ICREA Research Professor @ICE-CSIC

 

Mission statement

I study dust properties in order to understand the formation of dust in galaxies. In particular, I use far-infrared and submillimeter observations of evolved stars and the interstellar medium of nearby galaxies to study the dust emissivity properties at these wavelengths, with the goal to improve dust mass determinations at all redshifts. I also determine the mineralogical properties of silicate dust - crystallinity, composition, nanocluster fraction - in interstellar environments to follow dust formation and evolution.


Interstellar dust masses

Calibrating dust mass determinations is important because many galaxies are only or predominantly observed in the submillimeter, and their molecular gas masses and star formation rates are derived from the dust masses inferred from far-infrared and submillimeter photometry. Thus, gaining an understanding in the accuracy of dust mass determinations has consequences for our view of galaxy evolution. 

AGN dust formation

The wind lifting off from the accretion disks around AGB stars may provide the conditions required to form dust. It has been hypothesized that this freshly formed dust contributes and actually composes the conveyor belt of dust that gives rise to the dusty torus. We have identified the composition of the dust in the accretion disk wind and found that it deviates significantly from the interstellar dust composition in the Milky Way. The James Webb Space Telescope will observe many AGN insufficient detail to continue this analysis.

Nanosilicates

Silicate dust destruction leads to the formation of SiO molecules, a processed which has been observed in the interstellar medium. The coagulation of such SiO molecules, along with Mg and Fe cations, into silicate nanoclusters is still to be observed. Silicate nanoclusters are an intermediate step in the formation of interstellar silicates. Quantumchemical calculations can predict the spectral appearance of nanoclusters. We are currently searching for the corresponding spectral signature in the interstellar medium, in the mid-infrared and the millimeter-wave regime. 
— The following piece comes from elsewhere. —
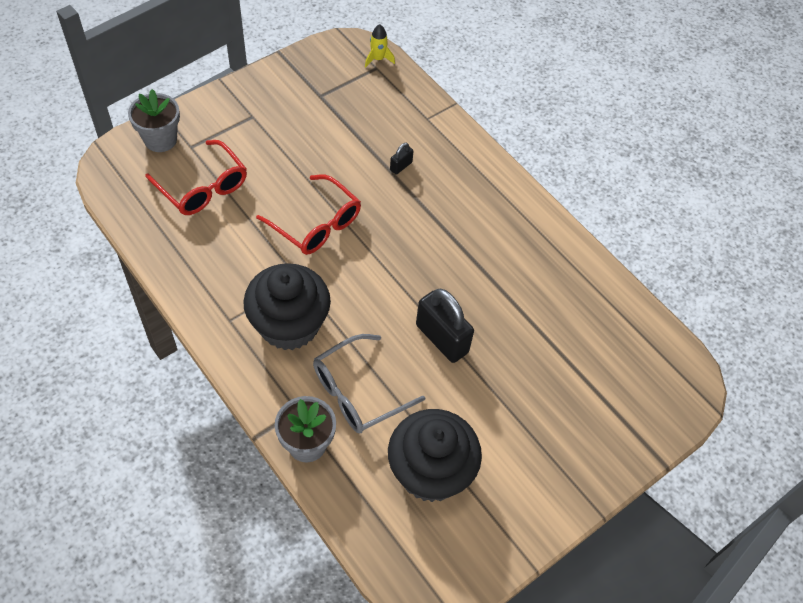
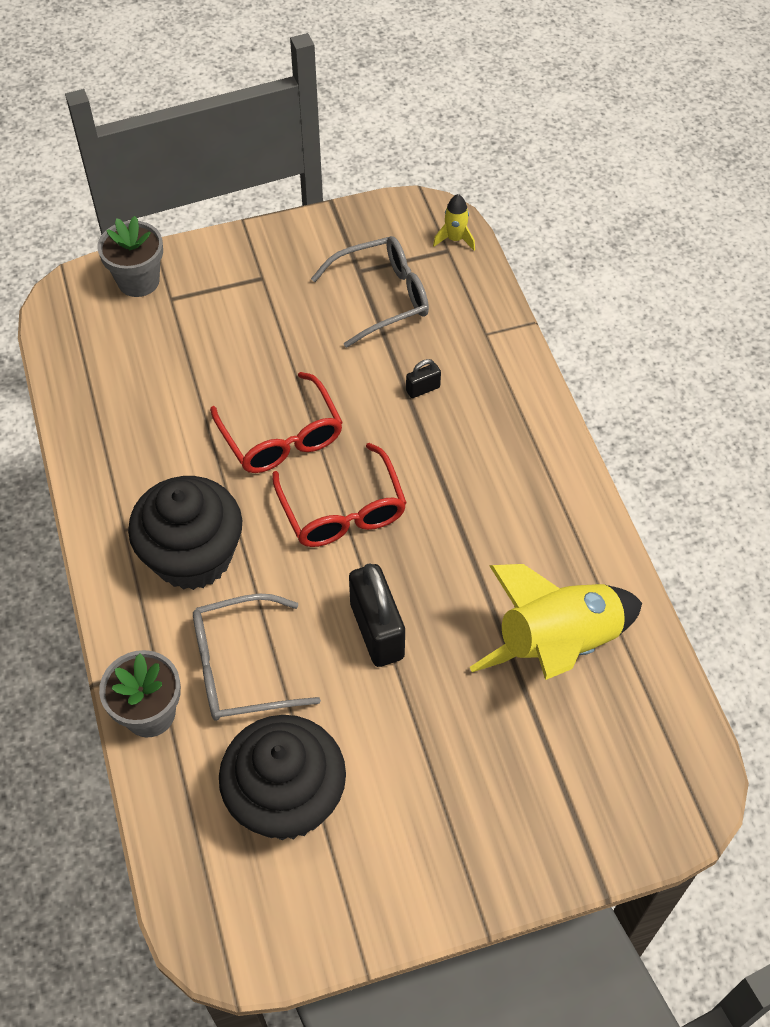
camera: 25 degrees right, 0 degrees up
(203, 187) = (163, 354): red glasses -> red glasses (342, 510)
(345, 110) = (382, 297): none -> grey glasses
(564, 312) = (557, 644): none -> yellow rocket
Crystalline silicates in the ISM of galaxies

Observational evidence has long supported that most of the interstellar silicates in galaxies are amorphous. While crystalline silicates may form around evolved stars at temperatures sufficiently high to allow for annealing, it is thought that the harsh interstellar environment quickly amorphitizes any crystalline silicates, most likely through bombardment by the heavy ions in cosmic rays, and a firm upper limit of 2% on the crystalline fraction of silicates was derived based. We are characterizing silicates in circumstellar and interstellar environments and modelling the cycle of crystallization and amorphization.

Facilities and Instrumentation

I have been involved in collaborative instrumentation projects, especially related to the Atacama Large Millimetre/Submillimetre Array (ALMA). While at ASIAA in Taiwan, I was the Principal Investigator of the Band 1 Receiver Development project, and co-project manager of the total package of ALMA activities in Taiwan. At ESO in Germany, I took up the role of the European ALMA Programme Scientist. In this role, I provided scientific justification for the ALMA 2030 Development program, and liaised with the science advisory committees. I have also been involved in the James Clerk Maxwell Telescope (JCMT) as the East Asian Observatory chief scientist. Currently, I am a science team member of the AtLAST consortium, a member of the SKA science working groups and a member of the science team of the African Millimetre Telescope (AMT), which is part of the Event Horizon Telescope (EHT). On the infrared side my expertise dates back to my Ph.D. project, where I was embedded in the Dutch/Belgian ISO-SWS community, and later my position as Spitzer Fellow, which allowed me to join the IRS instrument team. I have also been a very active member of the science team for the Space Infrared Telescope for Cosmology and Astrophysics (SPICA), which would have been the next far-infrared space-based observatory had it not been cancelled.  I have been instrumental in establishing the participation of ASIAA/Taiwan in the METIS instrument for ESO’s Extremely Large Telescope.